> _About this exercise_: All of the data must be output exactly, with every picture left out.

Page-level text extractions:
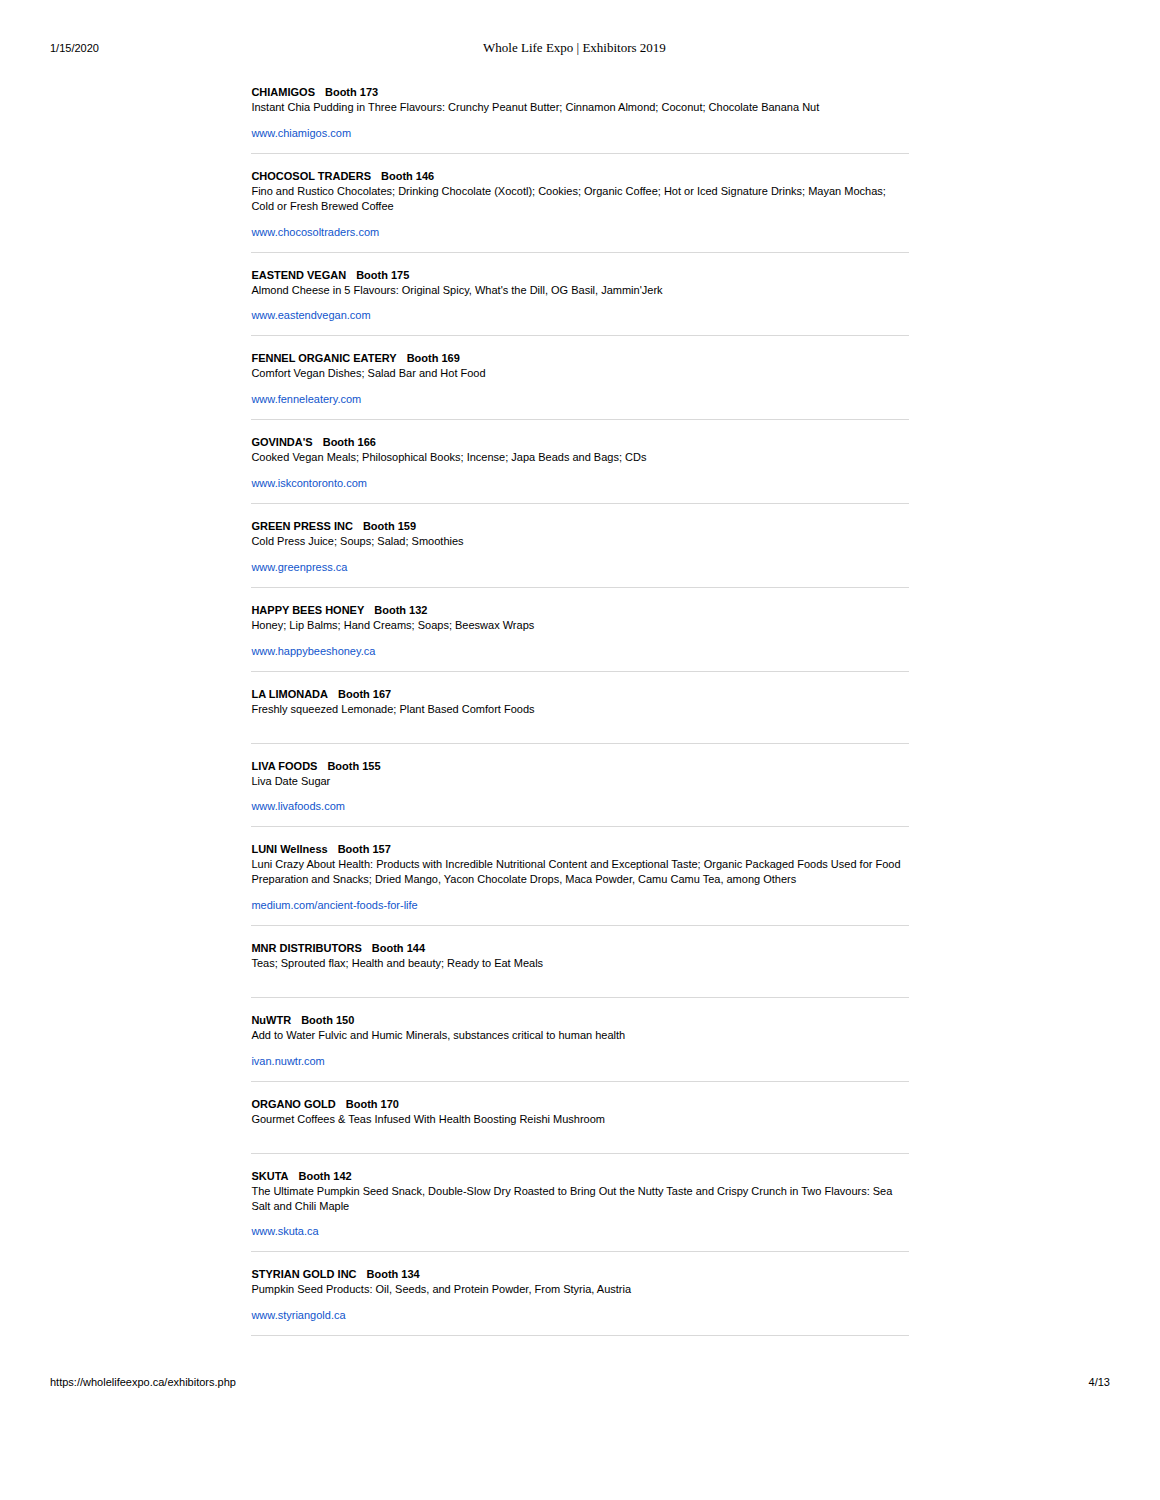1/15/2020 Whole Life Expo | Exhibitors 2019
CHIAMIGOSBooth 173
Instant Chia Pudding in Three Flavours: Crunchy Peanut Butter; Cinnamon Almond; Coconut; Chocolate Banana Nut
www.chiamigos.com
CHOCOSOL TRADERSBooth 146
Fino and Rustico Chocolates; Drinking Chocolate (Xocotl); Cookies; Organic Coffee; Hot or Iced Signature Drinks; Mayan Mochas; Cold or Fresh Brewed Coffee
www.chocosoltraders.com
EASTEND VEGANBooth 175
Almond Cheese in 5 Flavours: Original Spicy, What's the Dill, OG Basil, Jammin'Jerk
www.eastendvegan.com
FENNEL ORGANIC EATERYBooth 169
Comfort Vegan Dishes; Salad Bar and Hot Food
www.fenneleatery.com
GOVINDA'SBooth 166
Cooked Vegan Meals; Philosophical Books; Incense; Japa Beads and Bags; CDs
www.iskcontoronto.com
GREEN PRESS INCBooth 159
Cold Press Juice; Soups; Salad; Smoothies
www.greenpress.ca
HAPPY BEES HONEYBooth 132
Honey; Lip Balms; Hand Creams; Soaps; Beeswax Wraps
www.happybeeshoney.ca
LA LIMONADABooth 167
Freshly squeezed Lemonade; Plant Based Comfort Foods
LIVA FOODSBooth 155
Liva Date Sugar
www.livafoods.com
LUNI WellnessBooth 157
Luni Crazy About Health: Products with Incredible Nutritional Content and Exceptional Taste; Organic Packaged Foods Used for Food Preparation and Snacks; Dried Mango, Yacon Chocolate Drops, Maca Powder, Camu Camu Tea, among Others
medium.com/ancient-foods-for-life
MNR DISTRIBUTORSBooth 144
Teas; Sprouted flax; Health and beauty; Ready to Eat Meals
NuWTRBooth 150
Add to Water Fulvic and Humic Minerals, substances critical to human health
ivan.nuwtr.com
ORGANO GOLDBooth 170
Gourmet Coffees & Teas Infused With Health Boosting Reishi Mushroom
SKUTABooth 142
The Ultimate Pumpkin Seed Snack, Double-Slow Dry Roasted to Bring Out the Nutty Taste and Crispy Crunch in Two Flavours: Sea Salt and Chili Maple
www.skuta.ca
STYRIAN GOLD INCBooth 134
Pumpkin Seed Products: Oil, Seeds, and Protein Powder, From Styria, Austria
www.styriangold.ca
https://wholelifeexpo.ca/exhibitors.php 4/13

> _Answer below_:
1/15/2020 Whole Life Expo | Exhibitors 2019
CHIAMIGOSBooth 173
Instant Chia Pudding in Three Flavours: Crunchy Peanut Butter; Cinnamon Almond; Coconut; Chocolate Banana Nut
www.chiamigos.com
CHOCOSOL TRADERSBooth 146
Fino and Rustico Chocolates; Drinking Chocolate (Xocotl); Cookies; Organic Coffee; Hot or Iced Signature Drinks; Mayan Mochas; Cold or Fresh Brewed Coffee
www.chocosoltraders.com
EASTEND VEGANBooth 175
Almond Cheese in 5 Flavours: Original Spicy, What's the Dill, OG Basil, Jammin'Jerk
www.eastendvegan.com
FENNEL ORGANIC EATERYBooth 169
Comfort Vegan Dishes; Salad Bar and Hot Food
www.fenneleatery.com
GOVINDA'SBooth 166
Cooked Vegan Meals; Philosophical Books; Incense; Japa Beads and Bags; CDs
www.iskcontoronto.com
GREEN PRESS INCBooth 159
Cold Press Juice; Soups; Salad; Smoothies
www.greenpress.ca
HAPPY BEES HONEYBooth 132
Honey; Lip Balms; Hand Creams; Soaps; Beeswax Wraps
www.happybeeshoney.ca
LA LIMONADABooth 167
Freshly squeezed Lemonade; Plant Based Comfort Foods
LIVA FOODSBooth 155
Liva Date Sugar
www.livafoods.com
LUNI WellnessBooth 157
Luni Crazy About Health: Products with Incredible Nutritional Content and Exceptional Taste; Organic Packaged Foods Used for Food Preparation and Snacks; Dried Mango, Yacon Chocolate Drops, Maca Powder, Camu Camu Tea, among Others
medium.com/ancient-foods-for-life
MNR DISTRIBUTORSBooth 144
Teas; Sprouted flax; Health and beauty; Ready to Eat Meals
NuWTRBooth 150
Add to Water Fulvic and Humic Minerals, substances critical to human health
ivan.nuwtr.com
ORGANO GOLDBooth 170
Gourmet Coffees & Teas Infused With Health Boosting Reishi Mushroom
SKUTABooth 142
The Ultimate Pumpkin Seed Snack, Double-Slow Dry Roasted to Bring Out the Nutty Taste and Crispy Crunch in Two Flavours: Sea Salt and Chili Maple
www.skuta.ca
STYRIAN GOLD INCBooth 134
Pumpkin Seed Products: Oil, Seeds, and Protein Powder, From Styria, Austria
www.styriangold.ca
https://wholelifeexpo.ca/exhibitors.php 4/13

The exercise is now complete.